That’s reality, according to Daniel Petersen, who has taught philosophy for 21 years at Hawaii Community College and the University of Hawaii at Hilo. And it’s a reality he shared – in those words – with his students. Now he says he is sharing that reality in the collapse of his teaching career, which he attributes to the aftermath of a complaint from the father of a student over a few instances of profanity in his class at the community college.
Over the past year, Petersen has been fighting with administrators over the complaint and his response to it – and he recently quit to protest what he considered unreasonable limits on his free speech.
Why share with students that “shit happens”? Petersen said that in the beginning of his introductory philosophy courses, he likes to challenge students, and get them out of easy ways of thinking.
“People think they are in control, but they walk outside and an aeroplane engine falls on their heads,” he said in an interview. That’s what he’s trying to get across – that you can’t determine your fate.
Another point he tries to make as the course begins is that extremists are determined to impose their will not only on individuals but on entire belief systems. And he talks about that idea by saying that Osama bin Laden says, in effect: “If you don’t believe in me and my way, I will kill you and your goddamn god.”
A third point he makes at the beginning of the course is that he’s well aware that his style isn’t for everybody. So he says: “If you don’t like the way I teach, the way I smell, or the way I look, there is the door – you don’t have to take my class.”
Petersen said that he is intentionally provocative – and that this grabs students and gets them thinking, which is what he considers to be his job.
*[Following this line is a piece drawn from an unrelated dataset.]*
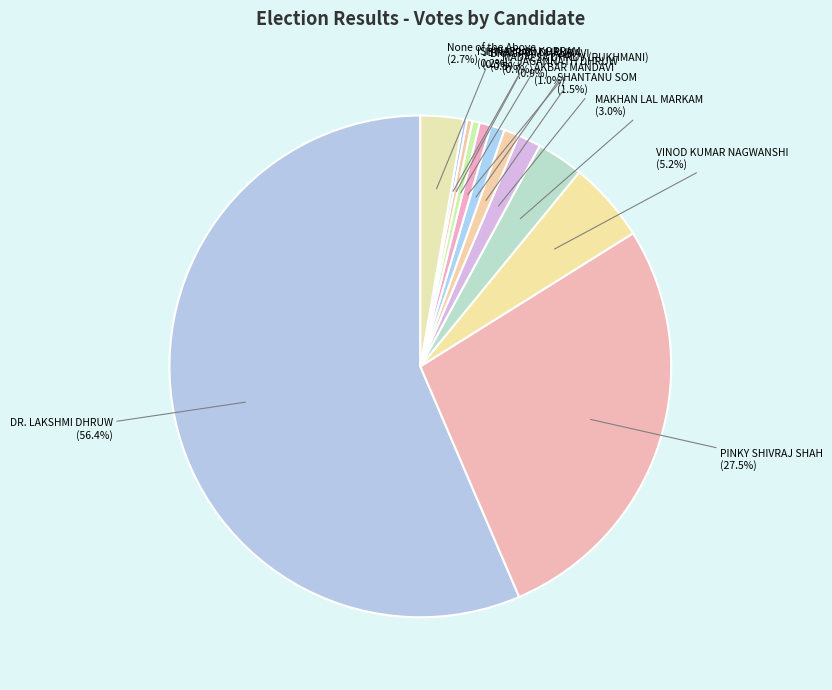

How many segments does this pie chart have?

12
But last year, one student in his introductory logic course wasn’t happy with the remarks, and shared them with her father, Timothy Jahraus, who wrote to the college to complain. In a letter, Jahraus wrote that his daughter dropped the course and that the college should be concerned about Petersen.
“Instructors, people in an authority position, with influence and power over their students, have no right to use profanity in the classroom,” he wrote. “It demonstrates a paucity of verbal ability and total lack of respect for the students he instructs. This instructor’s action is an abuse of the authority position he holds and a betrayal of whatever confidence the students may have had in his ability to deal fairly with them.”
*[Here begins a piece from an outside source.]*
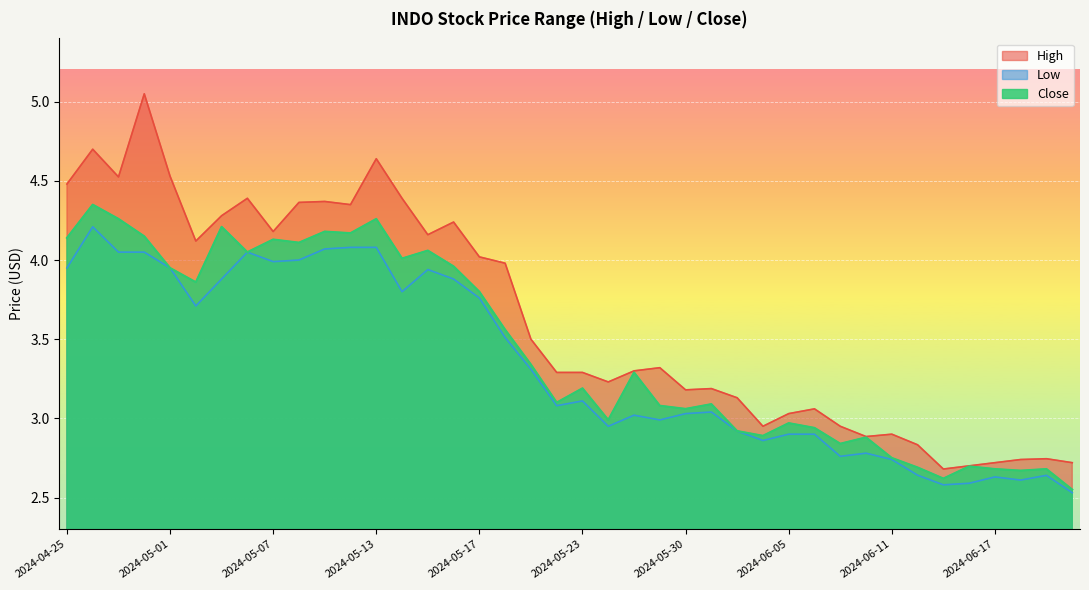

How many data points in Low are above 3?

24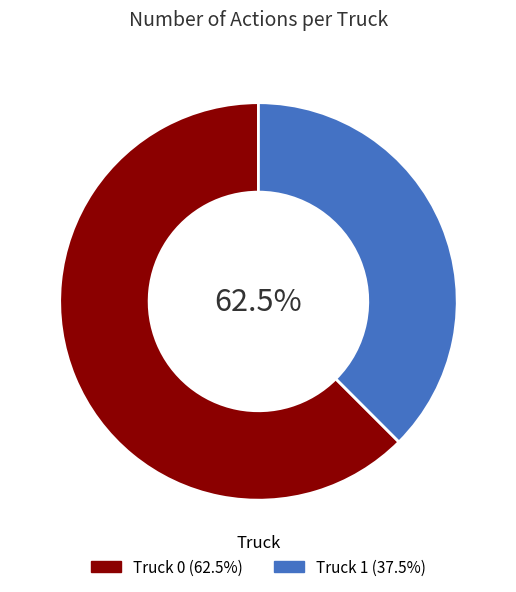

Which slice is the smallest?

Truck 1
Jahraus added: “Our institutions of higher learning need to take the high ground intellectually and in general deportment rather than devolving to the lowest vernacular.”
Petersen said that he was called to meet with administrators to discuss the letter and was urged to stop swearing in class. Not only did he refuse to do so, but he then used Jahraus’ letter for a class discussion and – at the request of students – posted the letter on a class website. (The university has since removed it.)
A series of exchanges between Petersen and college officials followed, including demands that he stop swearing or using the letter, a suspension and debates over his teaching style. He said that the demands reached a point where he was being given ultimatums that would affect his teaching, so he quit. While a local newspaper reported that he has threatened not to finish grading his students this semester, he said that was incorrect. Petersen said that he will grade the papers, and turn them over to his lawyer (who is preparing a lawsuit) – and that if the college wants the grades, it will have to see his lawyer.
The University of Hawaii System, of which Hawaii Community College is a part, issued the following statement from Linda Johnsrud, executive vice president for academic affairs and provost: “We do not comment on personnel matters, but the University of Hawaii holds faculty responsible for fulfilling their obligations to students. We do not want students to be victims in a personnel dispute.”
Jahraus, the father who wrote the letter of complaint, did not respond to a request for comment.
Students have been speaking out on Petersen’s behalf. Ke Kalahea, the student newspaper of Hawaii-Hilo and Hawaii Community College, ran an editorial called "Save Dan". The editorial called Petersen “one of the most engaging lecturers the community college has”. Of the complaint, the editorial said: “When Timothy Jahraus complained, the community college should not have ducked, turned tail, and run – they should have stood their ground and supported veteran lecturer Daniel Petersen.”
Some on the campus have speculated that Petersen was punished more for sharing the letter than for swearing. Petersen said that he does not believe Jahraus’ daughter ever registered for the course, and that she was definitely not a student in the course when he shared the letter. So, he said, he shared a letter of complaint about himself, not anything private about one of his students.
Petersen said that he considers what happened to him a violation of his academic freedom, and he noted that his teaching style on the day Jahraus’ daughter was in class wasn’t any different from his approach over the years. “How could it have been right for 21 years and then it’s wrong?”
It’s important to note, Petersen said, that he swore to make a point and “I have never sworn at a student.” He also said that the words he used in that class are the extent of the expletives he uses in teaching. “If people can’t handle that, they don’t belong in a college classroom,” he said.